Compito da svolgere -
Riprendi il brano sull'alta quota e le malattie neurologiche a partire dalla sua ultima frase e proseguilo con qualche frase nuova.

Brano da leggere -
Persone che hanno avuto un ictus nei 90 giorni precedenti devono proprio evitare l'alta quota perché anche se si sentono bene la loro situazione neurologica è instabile.

Divieto netto

L’articolo scientifico non riporta se Steven sia poi riuscito a scalare la sua cima come da programma, ma se era un alpinista appassionato probabile che oggi ci siano anche altre spedizioni nel suo cv. Per fortuna, infatti, l’epilessia – come l’emicrania e il disturbo cognitivo lieve di cui soffrono per esempio diverse persone anziane – non sono del tutto incompatibili con l’altitudine, purché monitorati adeguatamente. Secondo Falla e colleghi i casi in cui bisogna proprio evitare di salire in quota sono circoscritti a persone che nei 90 giorni precedenti hanno avuto un ictus (perché anche se si sentono bene la loro situazione neurologica è instabile), persone con neuropatia diabetica, tumori al cervello e malattie neuromuscolari avanzate (perché la mancanza di ossigeno sottoporrebbe i muscoli respiratori già compromessi a uno stress ulteriore). “Chi soffre di neuropatia diabetica, che colpisce il sistema nervoso periferico, ha disturbi di sensibilità alle estremità, ovvero non ‘sente’ i piedi, per cui camminare a lungo e su terreni impervi, specie con indumenti non idonei come scarpe strette, può contribuire alla comparsa di lesioni ed aggravare il danno preesistente”, spiega Falla. “Per i tumori, invece, il problema è la pressione atmosferica oltre alla carenza di ossigeno che alterano la pressione e il flusso di sangue al cervello. L’equilibrio tra gli elementi del sistema nervoso si altera e se c’è una massa tumorale la quale premendo sulle strutture cerebrali, può provocare dei sintomi. Non è un caso che talvolta i primi segnali di un tumore cerebrale si manifestino proprio in quota”.

Elenco fornito -
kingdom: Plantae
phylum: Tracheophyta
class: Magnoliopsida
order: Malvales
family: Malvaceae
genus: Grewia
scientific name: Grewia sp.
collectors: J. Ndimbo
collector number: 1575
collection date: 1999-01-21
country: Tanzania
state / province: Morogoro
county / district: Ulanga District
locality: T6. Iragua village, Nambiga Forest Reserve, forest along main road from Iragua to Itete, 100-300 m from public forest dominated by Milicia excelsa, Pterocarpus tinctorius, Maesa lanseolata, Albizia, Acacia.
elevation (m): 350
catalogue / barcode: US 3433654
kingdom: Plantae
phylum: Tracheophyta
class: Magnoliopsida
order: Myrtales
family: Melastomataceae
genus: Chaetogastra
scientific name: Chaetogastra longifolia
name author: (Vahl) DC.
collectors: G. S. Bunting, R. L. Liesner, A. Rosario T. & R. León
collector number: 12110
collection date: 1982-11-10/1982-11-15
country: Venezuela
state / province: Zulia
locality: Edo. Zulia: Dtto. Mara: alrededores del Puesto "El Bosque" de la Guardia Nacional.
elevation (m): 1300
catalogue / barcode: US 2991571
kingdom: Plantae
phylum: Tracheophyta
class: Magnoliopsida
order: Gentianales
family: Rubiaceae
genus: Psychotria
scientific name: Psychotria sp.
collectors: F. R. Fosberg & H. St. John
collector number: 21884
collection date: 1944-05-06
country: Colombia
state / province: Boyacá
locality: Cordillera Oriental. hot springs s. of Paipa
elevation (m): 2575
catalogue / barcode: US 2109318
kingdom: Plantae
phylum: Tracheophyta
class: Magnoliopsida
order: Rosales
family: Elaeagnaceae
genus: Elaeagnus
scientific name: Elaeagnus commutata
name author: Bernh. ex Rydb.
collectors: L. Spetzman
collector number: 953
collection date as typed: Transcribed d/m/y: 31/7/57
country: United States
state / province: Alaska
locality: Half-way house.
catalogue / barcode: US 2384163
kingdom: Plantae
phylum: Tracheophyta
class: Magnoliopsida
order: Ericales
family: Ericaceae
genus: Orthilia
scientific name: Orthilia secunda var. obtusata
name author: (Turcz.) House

Risposta al problema -
Controindicazione assoluta Condizioni neurologiche instabili, per esempio ictus o ischemia transitoria nei 90 giorni precedenti
Neuropatia diabetica
Tumori al cervello
Malattie neuromuscolari con importante compromissione respiratoria
Controindicazione relativa
Ogni caso va valutato da un neurologo con esperienza specifica
Epilessia stabilizzata con la giusta terapia
Parkinson e disturbo cognitivo lieve (associati o meno alla sindrome delle apnee notturne del sonno)
Emicrania

In montagna con il Parkinson?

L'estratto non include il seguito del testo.